Vandali di notte al museo del paracarro a Canezza

Amara sorpresa, ieri mattina, per Dario Pegoretti quando ha visto il «suo» museo del paracarro, a Canezza, preso di mira dai vandali.

Non è la prima volta che i paracarri esposti (oltre un centinaio di varie fattezze e materiali provenienti da tutto il mondo e dedicati ognuno ad un campione del ciclismo del presente o del passato) vengono presi di mira da dei teppisti: tre anni fa, un paracarro in calcestruzzo venne fatto letteralmente a pezzi. In quell'occasione, pur non essendoci prove certe per dare un volto ai responsabili, la «vox populi» indicava un gruppo di giovani non nuovi ad atti vandalici nella zona.

Ed anche stavolta, pur non essendoci modo di risalire ai diretti responsabili in quanto non vi sono telecamere di videosorveglianza e per il fatto che il parco dove sorge il museo si trova fuori del paese, lungo la strada d'argine del torrente Fersina, i sospetti sembrano poter ricadere sempre su un gruppo di giovani, almeno per le «tracce» che hanno lasciato.

Ma i danni, come ci ha testimoniato lo stesso Dario Pegoretti, ora sono più ingenti ancora: un paracarro di pietra, decisamente pesante, è stato sradicato dalla sua sede; altri due, di plastica, sono stati pure divelti e poi lasciati a penzoloni nelle buche; un quarto paracarro, sempre leggero ma in metallo, è stato addirittura lanciato su di un albero spoglio. E non finisce qui: una panchina è stata gettata sulle altalene, e diversi cartoni di pizza d'asporto sono stati abbandonati sulle panchine, assieme a molti cocci e fondi di bottiglie di vetro di birra e vino, disseminati un po' ovunque.

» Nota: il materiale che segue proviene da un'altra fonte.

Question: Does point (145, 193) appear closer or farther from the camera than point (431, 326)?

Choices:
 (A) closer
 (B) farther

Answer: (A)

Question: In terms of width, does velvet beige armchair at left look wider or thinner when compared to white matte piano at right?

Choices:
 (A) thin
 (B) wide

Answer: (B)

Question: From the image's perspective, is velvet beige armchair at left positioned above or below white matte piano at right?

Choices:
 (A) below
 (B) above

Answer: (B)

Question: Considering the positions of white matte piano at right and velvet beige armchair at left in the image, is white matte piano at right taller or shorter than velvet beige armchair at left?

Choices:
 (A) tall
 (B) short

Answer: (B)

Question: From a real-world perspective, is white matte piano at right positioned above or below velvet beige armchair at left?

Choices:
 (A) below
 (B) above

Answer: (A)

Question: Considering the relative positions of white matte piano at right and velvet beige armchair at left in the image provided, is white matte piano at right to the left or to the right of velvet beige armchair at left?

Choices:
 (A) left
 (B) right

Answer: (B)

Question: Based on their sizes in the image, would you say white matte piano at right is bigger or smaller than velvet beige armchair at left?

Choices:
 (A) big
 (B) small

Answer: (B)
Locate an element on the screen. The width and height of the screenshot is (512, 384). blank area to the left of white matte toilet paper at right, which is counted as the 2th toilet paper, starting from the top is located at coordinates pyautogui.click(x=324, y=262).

Visto che nel parco sono collocati anche alcuni giochi per bambini, l'idiozia di aver sparso pezzi di vetro ha reso anche pericoloso lo stesso giardino per i piccoli frequentatori: fra l'erba e le foglie cadute, i frammenti oltretutto si confondono facilmente.

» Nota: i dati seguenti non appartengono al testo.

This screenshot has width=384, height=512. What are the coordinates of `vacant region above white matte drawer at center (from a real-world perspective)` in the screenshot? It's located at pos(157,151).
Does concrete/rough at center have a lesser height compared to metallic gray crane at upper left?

Sconsolato e amareggiato, Pegoretti ha subito avvisato le forze dell'ordine. Oltretutto, i danni sono avvenuti di notte, sicuramente dopo le 22, quando vige il coprifuoco anche in Trentino. Una doppia trasgressione, al bene civico e anche alle disposizioni di prevenzione sanitaria.

I responsabili con molta probabilità sono del posto, sanno come muoversi e hanno scelto un luogo lontano da occhi indiscreti. Non si tratta, e questo lo confermano le stesse forze dell'ordine, dei responsabili dei furti e vandalismi alle auto parcheggiate nel vicino parcheggio, una settimana fa: i responsabili sono stati individuati e scontano già la loro pena, in carcere e ai domiciliari.